In a quadratic function, the vertex is like the "tip" or the "turning point" of the parabola. It is crucial for understanding the overall shape and position of the graph. For the function given, which is in the form \(f(x) = ax^2 + bx + c\), the vertex formula is \((-\frac{b}{2a} , f(-\frac{b}{2a}))\). This formula helps you find where the vertex lies on the graph.

Consider the function \(f(x) = -2x^2\). Here, \(a = -2\), \(b = 0\), and \(c = 0\). By substituting into the vertex formula, we get:

• \(-\frac{b}{2a} = -\frac{0}{2(-2)} = 0\)
• Plugging \(x = 0\) back into the function gives \(f(0) = 0\).
• Thus, the vertex is \((0, 0)\).

This vertex is located at the origin, which means it is the central point where the parabola changes direction. Being at the origin implies symmetry around this point.

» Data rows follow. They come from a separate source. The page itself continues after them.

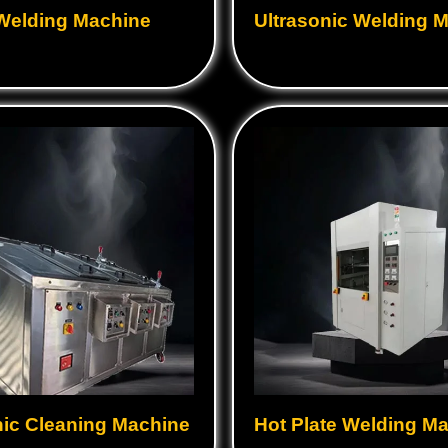
 Welding Machine
Ultrasonic Welding 
nic Cleaning Machine
Hot Plate Welding M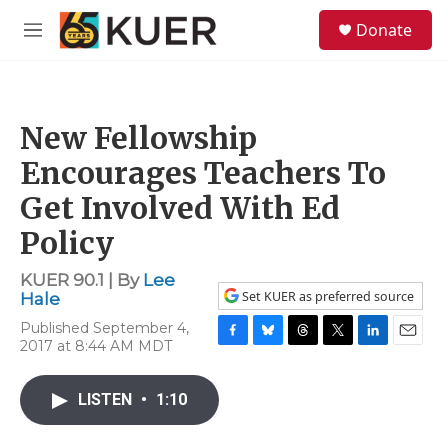
Skip to main content
S
Donate
e
M
a
e
r
n
c
u
h
New Fellowship
u
e
Encourages Teachers To
r
y
Get Involved With Ed
Policy
KUER 90.1 | By
Lee
Set KUER as preferred source
Hale
Published September 4,
2017 at 8:44 AM MDT
F
B
T
T
L
E
a
l
h
w
i
m
c
u
r
i
n
a
LISTEN
•
1:10
e
e
e
t
k
i
b
s
a
t
e
l
o
k
d
e
d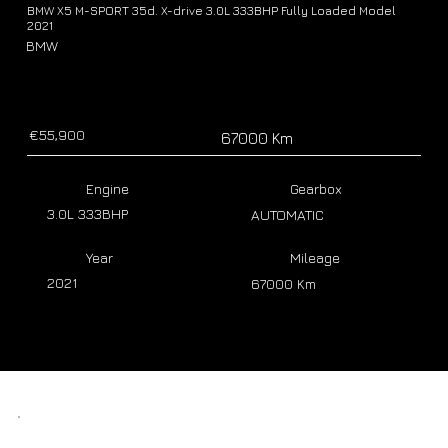
BMW X5 M-SPORT 35d. X-drive 3.0L 333BHP Fully Loaded Model
2021
BMW
€55,900
67000 Km
Engine
Gearbox
3.0L 333BHP
AUTOMATIC
Year
Mileage
2021
67000 Km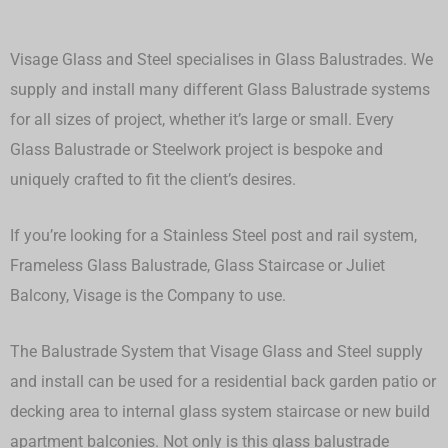
Visage Glass and Steel specialises in Glass Balustrades. We
supply and install many different Glass Balustrade systems
for all sizes of project, whether it’s large or small.
Every
Glass Balustrade or Steelwork project is bespoke and
uniquely crafted to fit the client’s desires.
If you’re looking for a Stainless Steel post and rail system,
Frameless Glass Balustrade, Glass Staircase or Juliet
Balcony, Visage is the Company to use.
The Balustrade System that Visage Glass and Steel supply
and install can be used for a residential back garden patio or
decking area to internal glass system staircase or new build
apartment balconies. Not only is this glass balustrade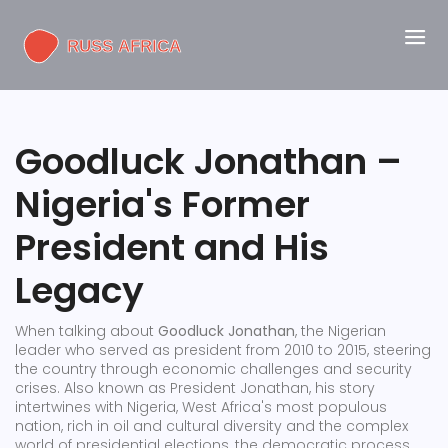
Goodluck Jonathan –
Nigeria's Former
President and His
Legacy
When talking about
Goodluck Jonathan
,
the Nigerian
leader who served as president from 2010 to 2015, steering
the country through economic challenges and security
crises
. Also known as
President Jonathan
, his story
intertwines with
Nigeria
,
West Africa's most populous
nation, rich in oil and cultural diversity
and the complex
world of
presidential elections
,
the democratic process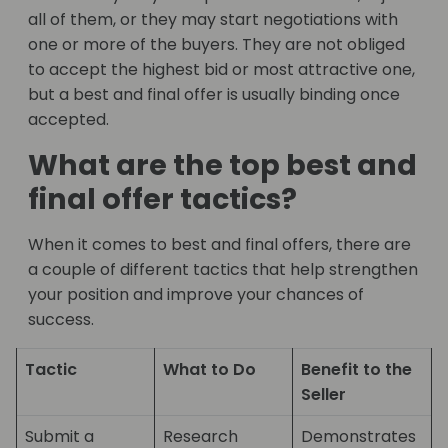
all of them, or they may start negotiations with
one or more of the buyers. They are not obliged
to accept the highest bid or most attractive one,
but a best and final offer is usually binding once
accepted.
What are the top best and
final offer tactics?
When it comes to best and final offers, there are
a couple of different tactics that help strengthen
your position and improve your chances of
success.
Tactic
What to Do
Benefit to the
Seller
Submit a
Research
Demonstrates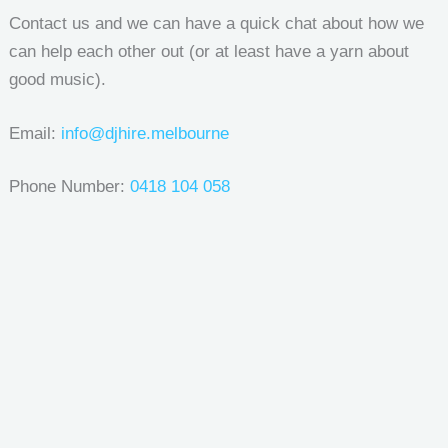
Contact us and we can have a quick chat about how we
can help each other out (or at least have a yarn about
good music).
Email:
info@djhire.melbourne
Phone Number:
0418 104 058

Intercepts are points where the graph meets the axes, providing vital clues to the graph's behavior.

First, we consider the **x-intercept(s)**. These occur where the function value equals zero, i.e., \(f(x) = 0\). For our function, this means: \(-2x^2 = 0\). Solving gives:

• \(x = 0\)

There is only one x-intercept, located at the origin (\(0,0\)).

Next, the **y-intercept** is found by evaluating the function at \(x = 0\), which here also happens to be \(f(0) = 0\).

• So, the y-intercept is also at \(y = 0\).

For this particular function, both intercepts coincide at the origin, making (0,0) a point where both axes are touched simultaneously by the graph.

Graphing parabolas involves utilizing both the vertex and intercepts to lay out a clear picture of the parabola on the graph.

Since the function in question is \(f(x) = -2x^2\), and we have discovered both the vertex and intercepts: the vertex at (0,0) and both intercepts also at (0,0), the graph starts to take shape inward.

• Given \(a = -2\) is negative, the graph opens downward.
• The steepness of the parabola is influenced by the value of \(a\). A more negative \(a\) indicates a steeper "U" shape.

When you plot these pieces of information, you start at the origin (touchpoint of both vertex and intercepts) and draw a symmetrical parabolic curve that dips downward.

Visualizing this helps in seeing how quickly the graph diverges away from the vertex, widening as it descends further into negative y-values. This sketching process further reveals the nature of the quadratic relationship in the function, demonstrating symmetry and its directional opening.